Choosing a tripod can be an overwhelming experience, we are given with a wide variety of choices for choosing a suitable tripod which matches your requirements. 

Tripod on one hand is a very simple tool to keep our cameras steady when we use them in challenging light conditions. On the other hand, there are so many different situations that come into play when choosing a tripod: How tall should it be? How light weight should it be? How stable it should be? how much weight can it support? How much should I spend on a tripod? These are just some of the questions that might strike you up as you look into buying a new tripod.


-To increase sharpness and depth of field in your images by keeping the camera still in low light environments when using slow shutter speeds.

-To make heavy camera gear stable such as long telephoto lenses on the tripod. 

-To enhance the quality of the images by keeping the ISO low.

- To do self-portraits with a camera timer.

- To shoot videos without vibration.



Tripod legs are typically made of alluminum, basalt, steel or carbon fibre.

Head is the part that holds a digital camera or a lens.

Centre column or centre post is  a separate leg that runs through the middle, allowing to further raise the tripod head.

Good tripods allow changing tripod feet at the end of the legs for indoor and outdoor use.



- Factors to consider when choosing a tripod



The first thing that should be taken care of is that how much weight a tripod can support. Many people make a mistake of buying a tripod that can only support a few pounds and is not made for heavy DSLR equipment.  One should always make sure that the tripod you want to buy can support at least 1.5 times more than the total weight of your camera and your heaviest lens. Do not forget that you will at times apply pressure on your camera and sometimes even rest your hands on the setup if you are shooting with long lenses, which adds to the weight. You might also add an external flash or a battery grip to your camera in the future, so you have to keep all of that in mind while buying a tripod .


Always buy a tripod which matches your height so that you don't have to bend to look into the viewfinder.Once you put your camera on tripod your viewfinder should be at your eye level. However if it is much below your eye level you have to bend down which can be a tiring experience.Another factor to consider is tripod height when it is folded for easier travel, So that the feet can be removed and you can carry it everywhere with you without much of a problem.  

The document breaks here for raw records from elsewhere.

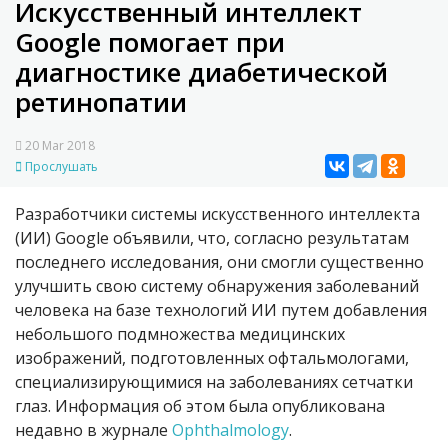
Искусственный интеллект
Google помогает при
диагностике диабетической
ретинопатии
20 Mar 2018
Прослушать
Разработчики системы искусственного интеллекта
(ИИ) Google объявили, что, согласно результатам
последнего исследования, они смогли существенно
улучшить свою систему обнаружения заболеваний
человека на базе технологий ИИ путем добавления
небольшого подмножества медицинских
изображений, подготовленных офтальмологами,
специализирующимися на заболеваниях сетчатки
глаз. Информация об этом была опубликована
недавно в журнале
Ophthalmology
.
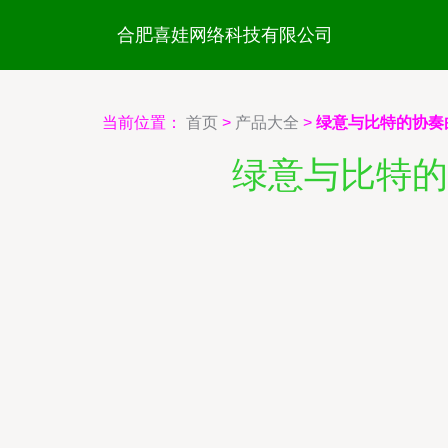
合肥喜娃网络科技有限公司
当前位置：
首页
>
产品大全
>
绿意与比特的协奏曲
绿意与比特的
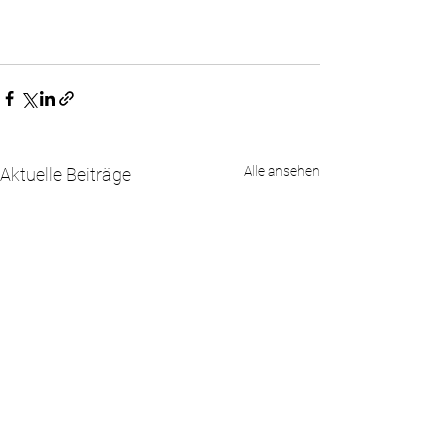
Alle ansehen
Aktuelle Beiträge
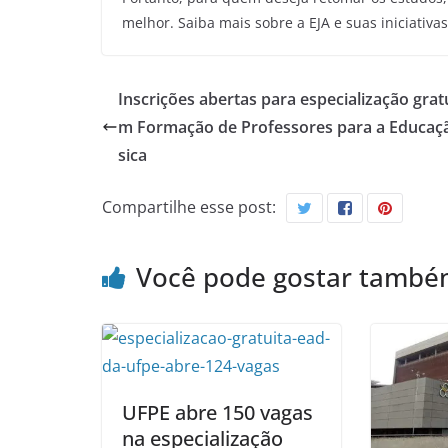
melhor. Saiba mais sobre a EJA e suas iniciativa
Inscrições abertas para especialização grat
m Formação de Professores para a Educaç
sica
Compartilhe esse post:
Você pode gostar tamb
UFPE abre 150 vagas
na especialização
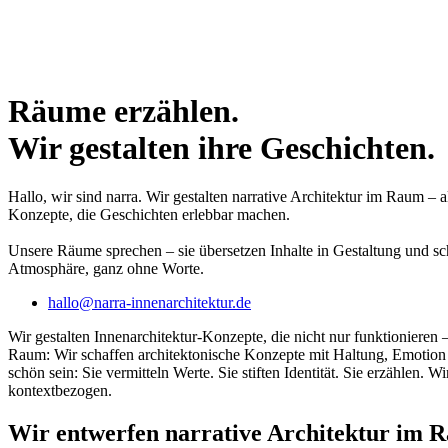
Räume erzählen.
Wir gestalten ihre Geschichten.
Hallo, wir sind narra. Wir gestalten narrative Architektur im Raum –
Konzepte, die Geschichten erlebbar machen.
Unsere Räume sprechen – sie übersetzen Inhalte in Gestaltung und sc
Atmosphäre, ganz ohne Worte.
hallo@narra-innenarchitektur.de
Wir gestalten Innenarchitektur-Konzepte, die nicht nur funktionieren
Raum: Wir schaffen architektonische Konzepte mit Haltung, Emotion 
schön sein: Sie vermitteln Werte. Sie stiften Identität. Sie erzählen.
kontextbezogen.
Wir entwerfen narrative Architektur im 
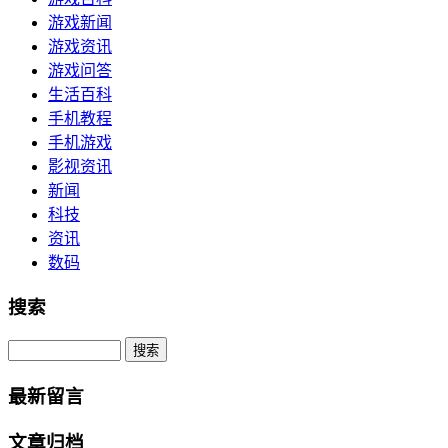
游戏新闻
游戏资讯
游戏问答
生活百科
手机教程
手机游戏
影视资讯
新闻
科技
资讯
数码
搜索
Search
最新留言
文章归档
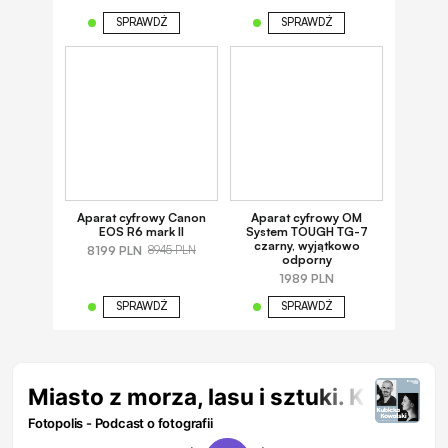
SPRAWDŹ
SPRAWDŹ
Aparat cyfrowy Canon
Aparat cyfrowy OM
EOS R6 mark II
System TOUGH TG-7
czarny, wyjątkowo
8199 PLN
8945 PLN
odporny
1989 PLN
SPRAWDŹ
SPRAWDŹ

Tripod legs generally made in two forms – tubular and non-tubular. All carbon-fiber legs come in tubular form and have a threaded twist-lock system to secure the legs, while aluminum, basalt and steel tripods might come in different shapes with a flip-lock.


Advance tripods will allow you to replace tripod feet for different conditions and situations – they just unscrew on the bottom of the tripod legs.

There are different types of tripod feet for indoors (rubber or plastic) and outdoors use (metal spikes). Unless you are planning to shoot in icy, rainy/slippery conditions, the standard rubber feet that come with your tripod should work just fine.


The most essential part of the tripod system is a tripod head. It is responsible for securely holding camera equipment and controlling camera movement. A modular tripod system does not come with a head and you have to buy it separately. When choosing a tripod head, always make sure that it can support at least the same amount of weight your tripod legs can so that there's a balance between both and the equipment remains stable on the tripod system keeping it safe from falling.


There are three types of heads commonly available:

Pan-Tilt Head,  Ball-Head,  Gimbal Head

Stability is yet another factor that must be kept in mind before buying a tripod. A heavy tripod does not always mean that it is stable. There are plenty of tripod systems out there that are heavy and durable, yet lack the much-needed stability when used in various weather conditions.

When a tripod is fully set up, it has to withstand not only wind, but also occasional bumps and knocks that might happen in the field. You always need to make sure that your camera and lens balance on a tripod rather than lean towards one direction, because you might end up damaging your equipment if the head is not fully tightened or if the front outweighs the back and everything falls on the ground.